**Exercise goal:** The number of lines below that contain the word "Change" is all that the answer should hold.

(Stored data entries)
************
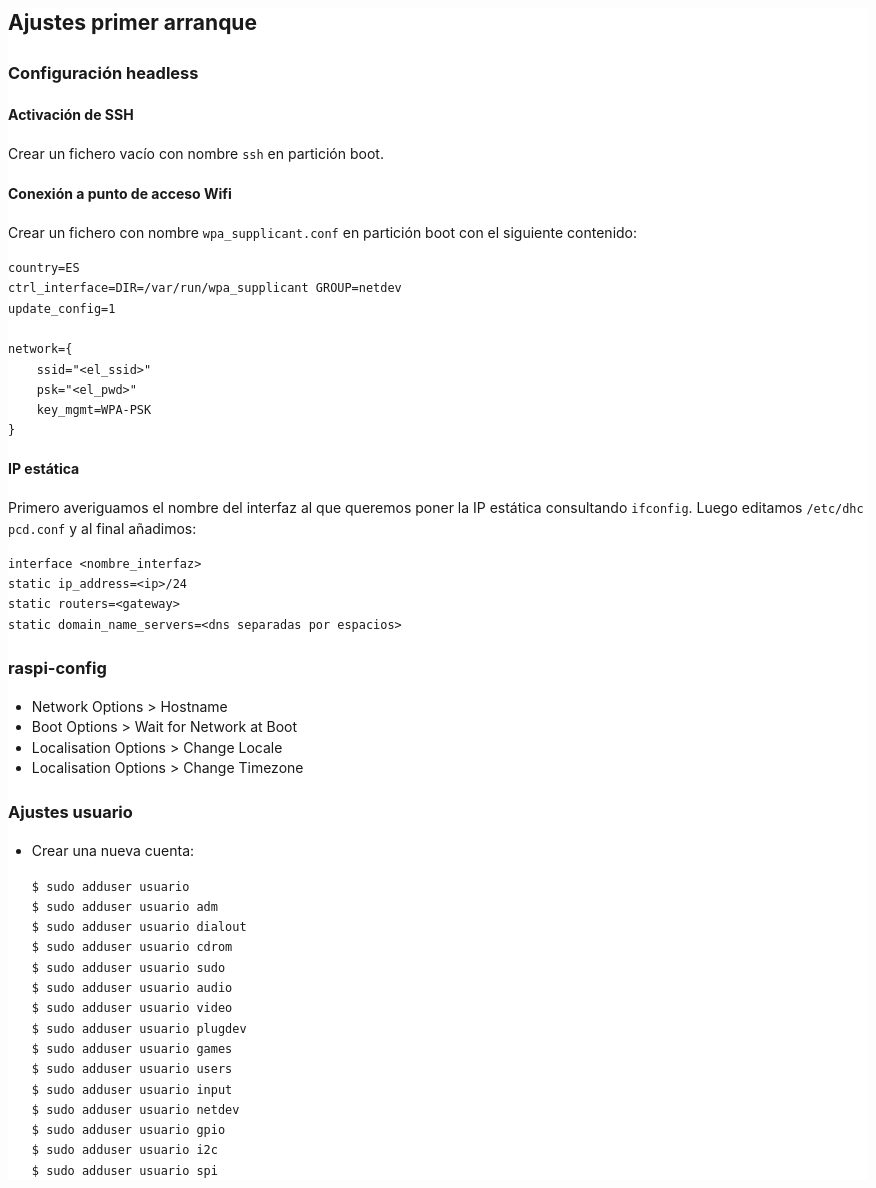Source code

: ## Ajustes primer arranque

### Configuración headless

#### Activación de SSH

Crear un fichero vacío con nombre `ssh` en partición boot.

#### Conexión a punto de acceso Wifi

Crear un fichero con nombre `wpa_supplicant.conf` en partición boot con el siguiente contenido:

```
country=ES
ctrl_interface=DIR=/var/run/wpa_supplicant GROUP=netdev
update_config=1

network={
    ssid="<el_ssid>"
    psk="<el_pwd>"
    key_mgmt=WPA-PSK
}
```

#### IP estática

Primero averiguamos el nombre del interfaz al que queremos poner la IP estática consultando `ifconfig`. Luego editamos `/etc/dhcpcd.conf` y al final añadimos:

```
interface <nombre_interfaz>
static ip_address=<ip>/24
static routers=<gateway>
static domain_name_servers=<dns separadas por espacios>
```

### raspi-config

* Network Options > Hostname
* Boot Options > Wait for Network at Boot
* Localisation Options > Change Locale
* Localisation Options > Change Timezone

### Ajustes usuario

* Crear una nueva cuenta:

    ```bash
    $ sudo adduser usuario
    $ sudo adduser usuario adm
    $ sudo adduser usuario dialout
    $ sudo adduser usuario cdrom
    $ sudo adduser usuario sudo
    $ sudo adduser usuario audio
    $ sudo adduser usuario video
    $ sudo adduser usuario plugdev
    $ sudo adduser usuario games
    $ sudo adduser usuario users
    $ sudo adduser usuario input
    $ sudo adduser usuario netdev
    $ sudo adduser usuario gpio
    $ sudo adduser usuario i2c
    $ sudo adduser usuario spi
    ```

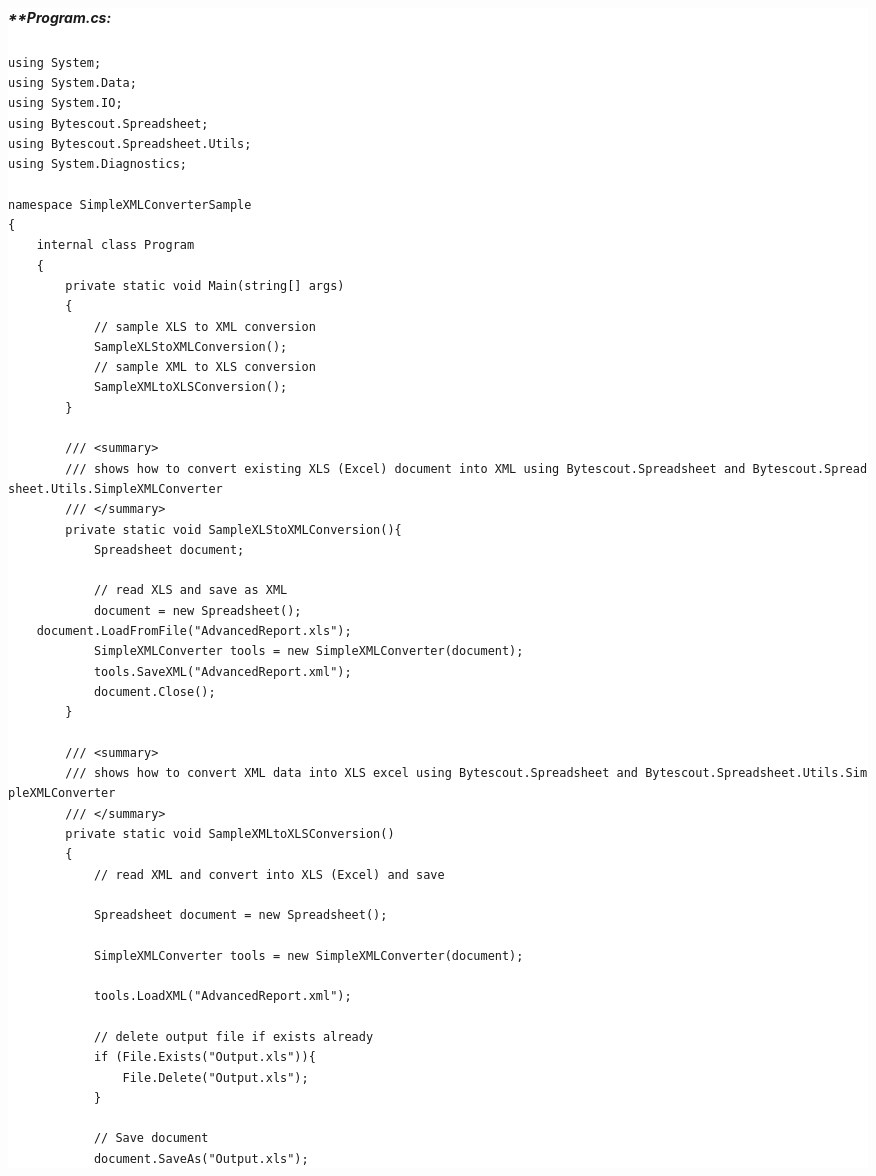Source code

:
 ```

```

    



##### ****Program.cs:**
    
```
using System;
using System.Data;
using System.IO;
using Bytescout.Spreadsheet;
using Bytescout.Spreadsheet.Utils;
using System.Diagnostics;

namespace SimpleXMLConverterSample
{
    internal class Program
    {
        private static void Main(string[] args)
        {
            // sample XLS to XML conversion
            SampleXLStoXMLConversion();
            // sample XML to XLS conversion
            SampleXMLtoXLSConversion();
        }

        /// <summary>
        /// shows how to convert existing XLS (Excel) document into XML using Bytescout.Spreadsheet and Bytescout.Spreadsheet.Utils.SimpleXMLConverter
        /// </summary>
        private static void SampleXLStoXMLConversion(){
            Spreadsheet document;

            // read XLS and save as XML
            document = new Spreadsheet();
	document.LoadFromFile("AdvancedReport.xls");
            SimpleXMLConverter tools = new SimpleXMLConverter(document);
            tools.SaveXML("AdvancedReport.xml");
            document.Close();
        }

        /// <summary>
        /// shows how to convert XML data into XLS excel using Bytescout.Spreadsheet and Bytescout.Spreadsheet.Utils.SimpleXMLConverter
        /// </summary>
        private static void SampleXMLtoXLSConversion()
        {
            // read XML and convert into XLS (Excel) and save

            Spreadsheet document = new Spreadsheet();

            SimpleXMLConverter tools = new SimpleXMLConverter(document);

            tools.LoadXML("AdvancedReport.xml");

            // delete output file if exists already
            if (File.Exists("Output.xls")){
                File.Delete("Output.xls");
            }

            // Save document
            document.SaveAs("Output.xls");

```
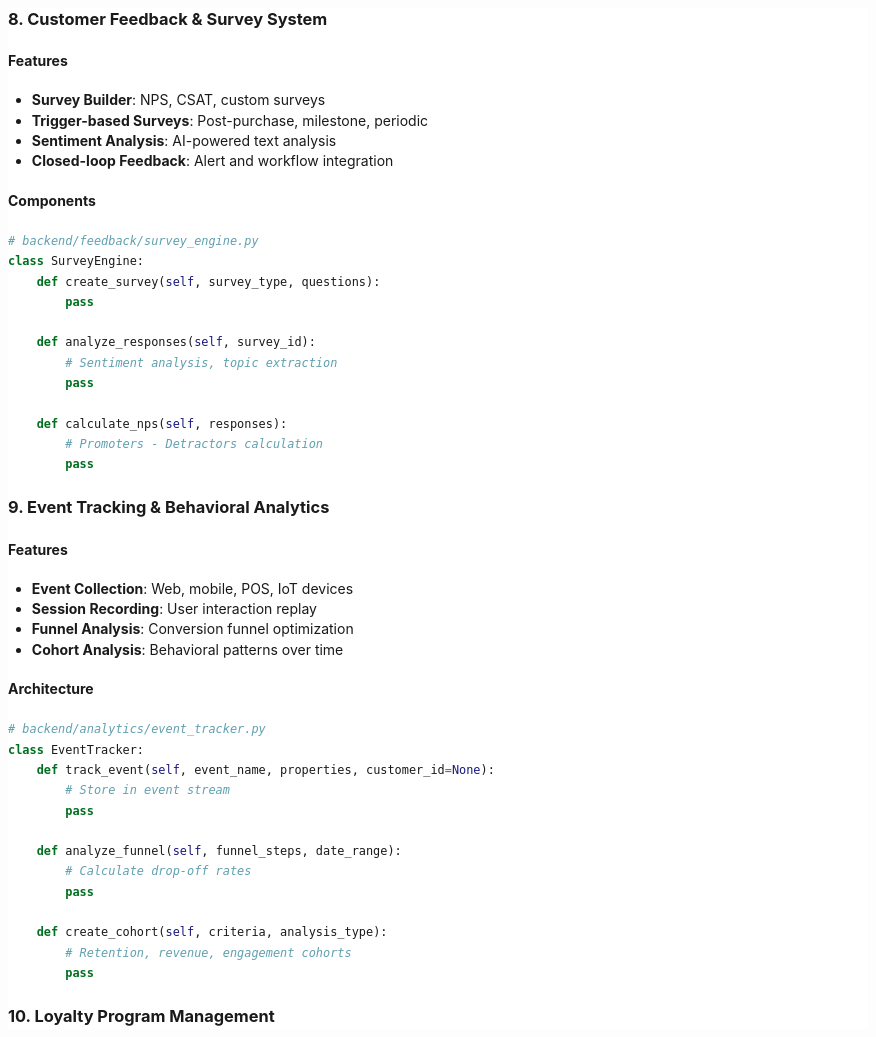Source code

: ### 8. Customer Feedback & Survey System

#### Features
- **Survey Builder**: NPS, CSAT, custom surveys
- **Trigger-based Surveys**: Post-purchase, milestone, periodic
- **Sentiment Analysis**: AI-powered text analysis
- **Closed-loop Feedback**: Alert and workflow integration

#### Components
```python
# backend/feedback/survey_engine.py
class SurveyEngine:
    def create_survey(self, survey_type, questions):
        pass
    
    def analyze_responses(self, survey_id):
        # Sentiment analysis, topic extraction
        pass
    
    def calculate_nps(self, responses):
        # Promoters - Detractors calculation
        pass
```

### 9. Event Tracking & Behavioral Analytics

#### Features
- **Event Collection**: Web, mobile, POS, IoT devices
- **Session Recording**: User interaction replay
- **Funnel Analysis**: Conversion funnel optimization
- **Cohort Analysis**: Behavioral patterns over time

#### Architecture
```python
# backend/analytics/event_tracker.py
class EventTracker:
    def track_event(self, event_name, properties, customer_id=None):
        # Store in event stream
        pass
    
    def analyze_funnel(self, funnel_steps, date_range):
        # Calculate drop-off rates
        pass
    
    def create_cohort(self, criteria, analysis_type):
        # Retention, revenue, engagement cohorts
        pass
```

### 10. Loyalty Program Management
************
**Task output:** 2